Afin d'acceder au résumé de Corto Maltese, tome 7 : Corto Maltese en Sibérie, merci d'activer Javascript.
C'est certainement le plus beau récit des aventures de Corto Maltese.
Le plus fouillé sans doute, et le plus documenté.
On y découvre avec délice la Chine et la Russie de l'époque, et leurs combattants, ainsi que les moyens mis en oeuvre.
Le lecteur est immergé dans cette atmosphère pendant toute la durée du livre, et avec lenteur, on se précipite avec les héros dans l'action.
Corto et Raspoutine se correspondent à merveille et l'appui de Changaï Li, jeune fille des "Lanternes rouges" (une société secrète) apporte une touche différente, de cruauté, de féminisme, mais de caution locale, surtout.
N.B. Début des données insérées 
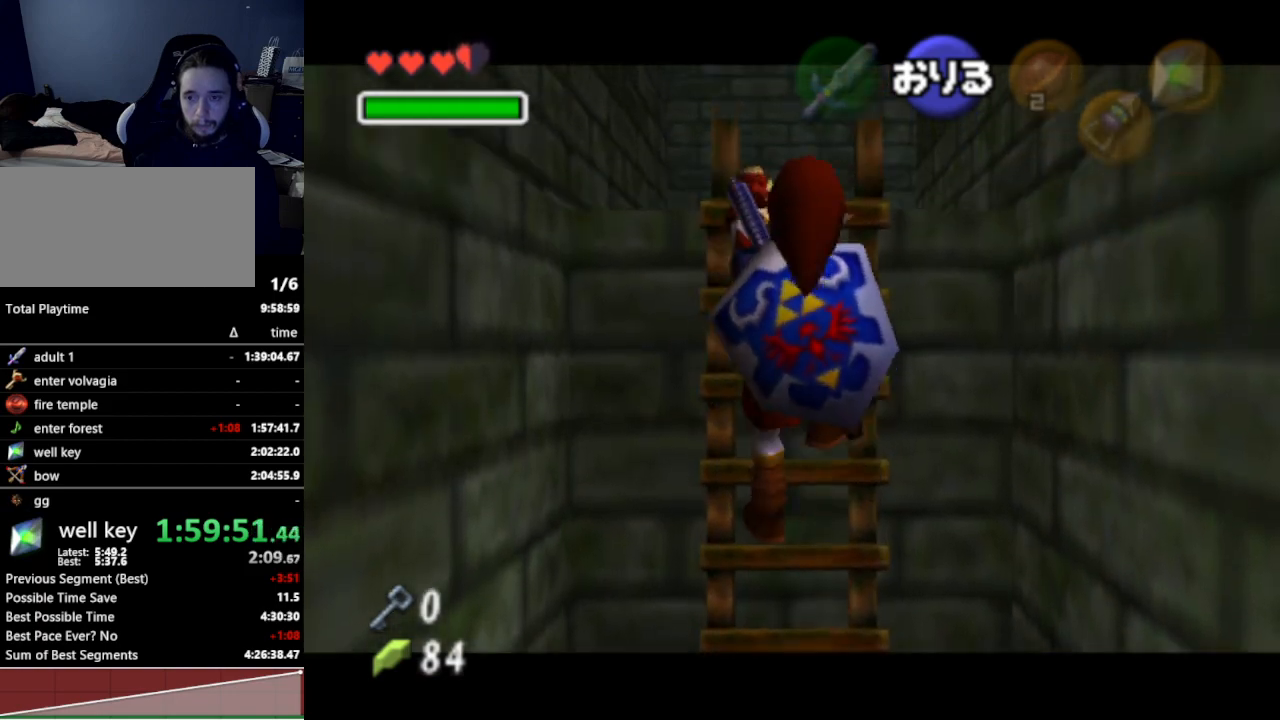
{"buttons": ["L1"], "left_stick": "up", "right_stick": "center", "events": [[33, "R1", "up"]]}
Pour le dessin, en noir et blanc, Pratt est extraordinaire, et nous propose des vues de type cinématographique: des plongées, des contre plongées, des gros plans avec travelling, ou presque. La qualité de ses noirs est une marque maison, sans concession, noir et blanc, et pas d'intermédiaire gris mièvre.
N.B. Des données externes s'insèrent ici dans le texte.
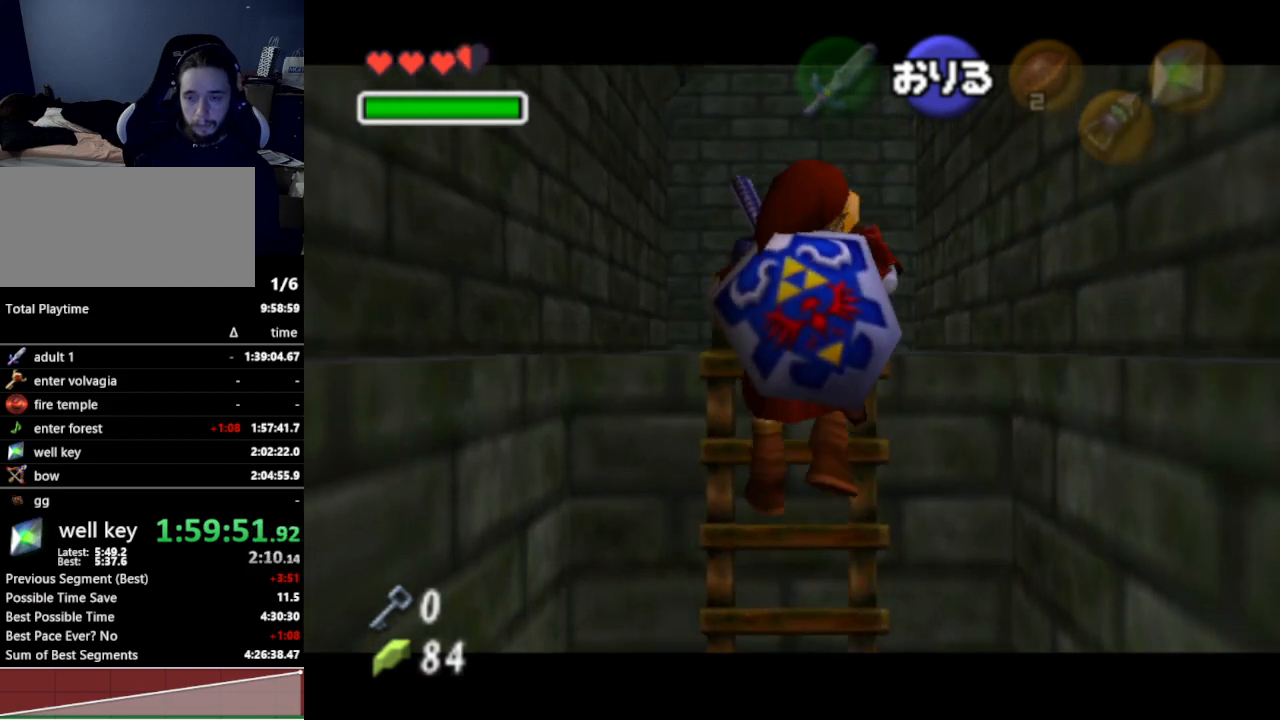
{"buttons": ["L1"], "left_stick": "up", "right_stick": "center", "events": []}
Ce qui manque quand même dans cet ouvrage, et qui l'empêche pour moi de s'élever au dessus d'autres, malgré sa richesse (que de trouvailles pour ces histoires, que d'originalité) et sa variété (personnages et lieux, pauses et actions) c'est l'appel au temps nécessaire à la rêverie.
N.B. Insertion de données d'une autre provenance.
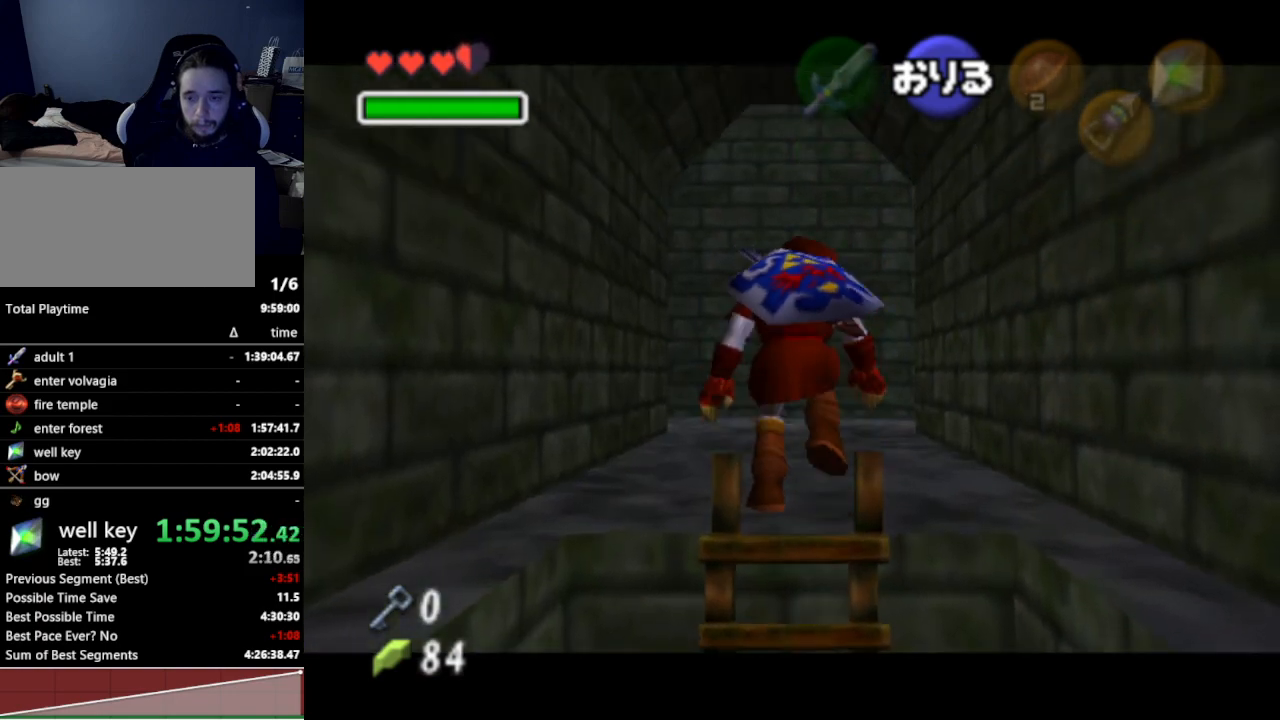
{"buttons": ["L1"], "left_stick": "up", "right_stick": "center", "events": []}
Il manque cette dimension pensive, cette flânerie qui fait la force de récits comme "les Celtiques", "Fable de Venise" ou "Sous le signe du Capricorne".
Ici, c'est plus frénétique, davantage aventureux, ça foisonne de héros, de caractères, mais moins de songes.
Un autre style donc, correspondant mieux au cinéma, et, si c'est CETTE histoire qui a été choisie originellement pour le grand écran (dessin animé) ce n'est nul hasard, mais une affinité.